Worried about her safety and wanting to know more about her local police department, she enrolled in the academy and went through training similar to police officers, including firing a gun on a computer simulation.
"We hear so much about security, and I thought it would help me to learn more about it," Parker said. "I have been active. I have not been a local person who stayed at home and did nothing."
Her arms outstretched, Parker picked off targets on a projection screen with her modified glock handgun that shot a laser rather than actual bullets.
"We run the officers through here before they go down to the firearm range," Capt. A. R. Skwira, who taught the academy, said. "That helps them hopefully in real life as well."
Parker's husband of 55 years was an avid hunter before dying a few years ago, she said, and her two sons had BB guns growing up. Other than that, she had never been around guns before the firearms training.
"The highlight (of the academy) for me was the ride along with the police," Parker said.
Riding shotgun with a Forest Park police officer, the grandmother saw her community from a new perspective, seeing through the eyes of a police officer.
Parker responded to emergency calls with the officer, observed traffic stops and learned the ins and outs of patrolling the streets.
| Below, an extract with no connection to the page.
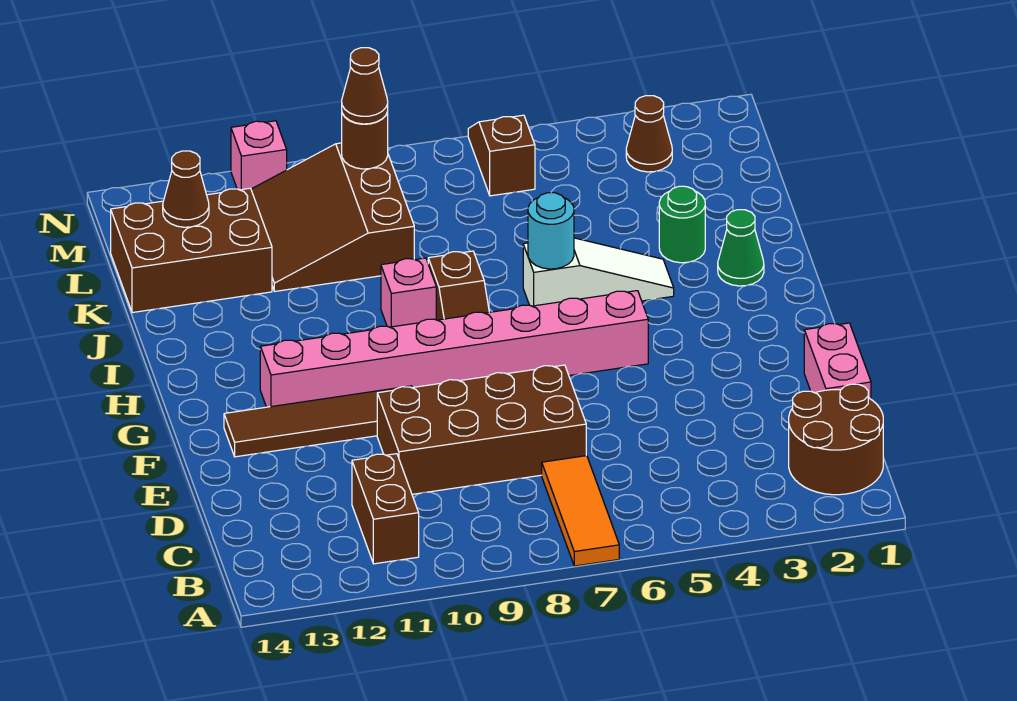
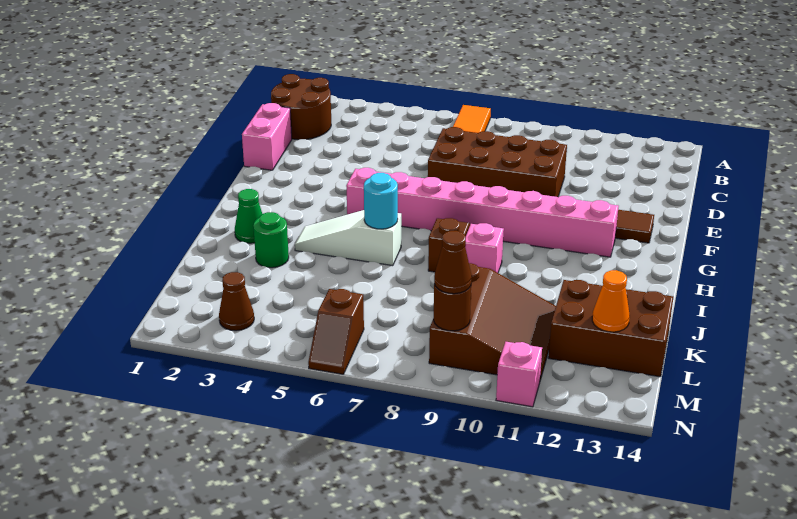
brown brick B11:C11 level 1 -> none
brown cone L13 level 2 -> orange cone L13 level 2

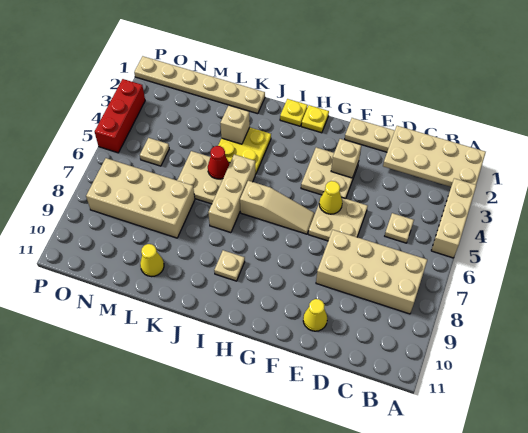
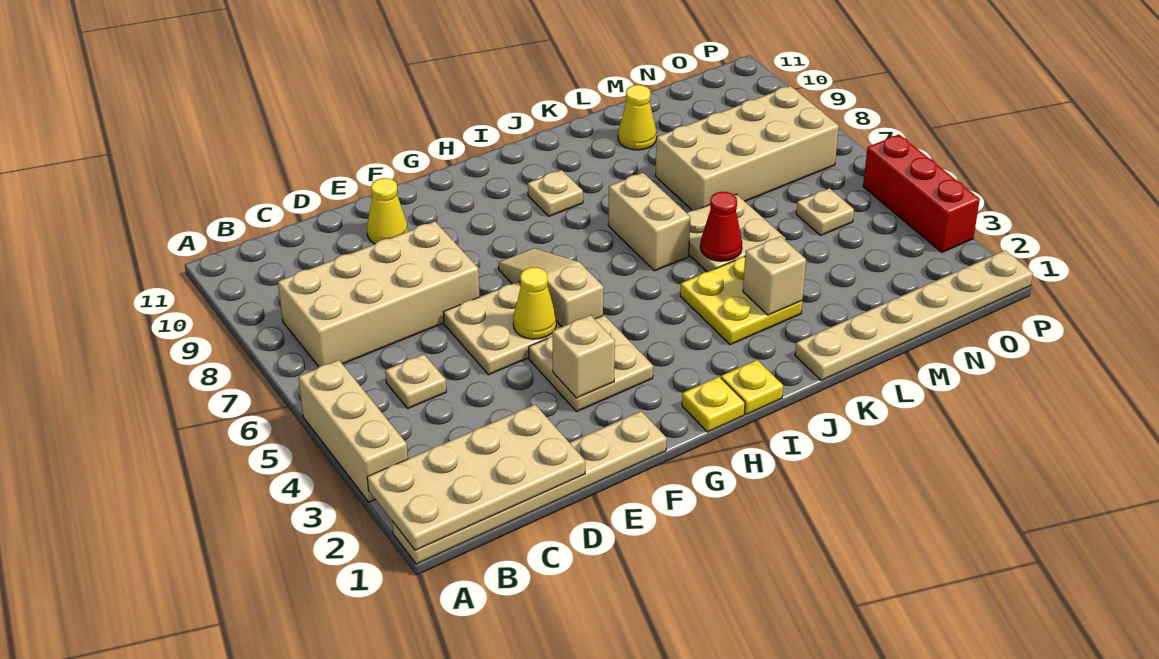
tan slope G6:I6 level 1 top I -> tan slope G5:G7 level 1 top 5
tan brick J5:J7 level 1 -> tan brick J6:J7 level 1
"Every citizen should know this and be educated about what is going on," Parker said.
Touring the jail, she remarked about the claustrophobic quarters of the jail cells.
"I wouldn't want to be in it myself," Parker said.
Many police departments offer free citizens police academies to educate the public about the work of the police department and to inform residents of what to look for in their community and how to be safe, Capt. Chris Matson, one of the volunteers with the program, said.
The Forest Park Citizens Police Academy is offered in the spring and fall each year, but the academy fills up quickly, Matson said.
"I think it's great for somebody her age to be as active as she is," Skwira said.
The citizens police academy is just one of many things that keeps Parker active, her son said.
"There's not much she hasn't done," Terry Parker said. "She's done everything you can do civic-oriented."
His mother serves on the Forest Park building and zoning board, served on the Clayton County Family and Children Services board for 29 years, was on the Forest Park Library board, worked on the bicentennial committees for the city and county and is a past matron of the Forest Park Chapter of the Order of the Eastern Star.
Mary Parker also worked as the preschool director of the Forest Park First Baptist Church for 52 years, she said.